YOUR ASSIGNMENT
Pictures aside, repeat every record below exactly.

========================================================================

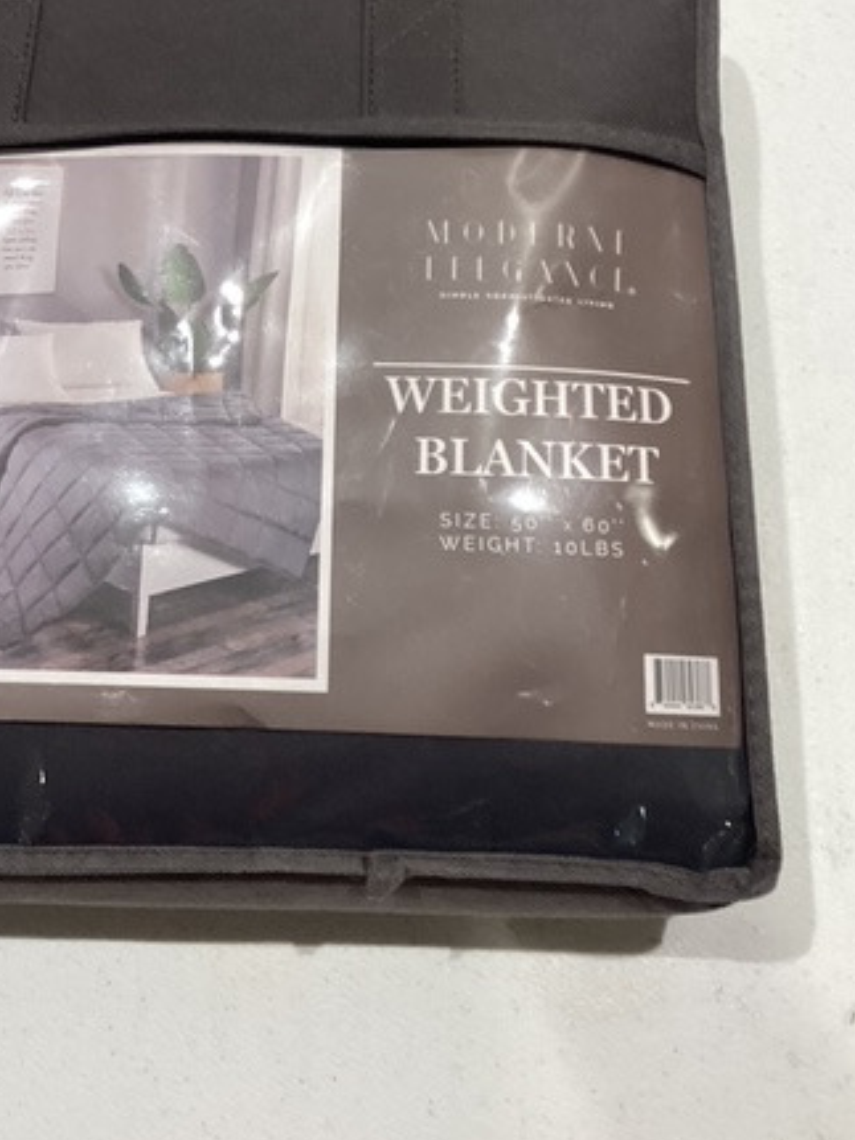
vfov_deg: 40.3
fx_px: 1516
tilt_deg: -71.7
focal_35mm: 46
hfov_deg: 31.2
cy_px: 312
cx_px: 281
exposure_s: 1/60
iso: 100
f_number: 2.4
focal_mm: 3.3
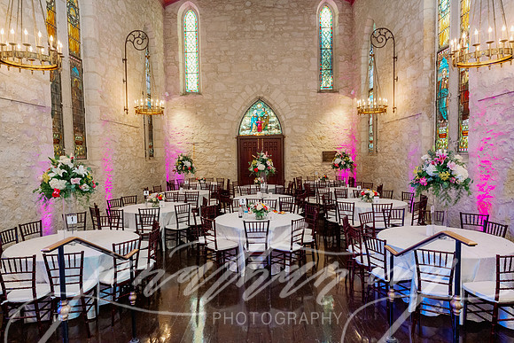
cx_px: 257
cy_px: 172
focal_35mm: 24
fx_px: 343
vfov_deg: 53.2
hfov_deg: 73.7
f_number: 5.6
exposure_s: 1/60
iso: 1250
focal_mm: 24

========================================================================

YOUR SOLUTION
vfov_deg: 40.3
fx_px: 1516
tilt_deg: -71.7
focal_35mm: 46
hfov_deg: 31.2
cy_px: 312
cx_px: 281
exposure_s: 1/60
iso: 100
f_number: 2.4
focal_mm: 3.3
cx_px: 257
cy_px: 172
focal_35mm: 24
fx_px: 343
vfov_deg: 53.2
hfov_deg: 73.7
f_number: 5.6
exposure_s: 1/60
iso: 1250
focal_mm: 24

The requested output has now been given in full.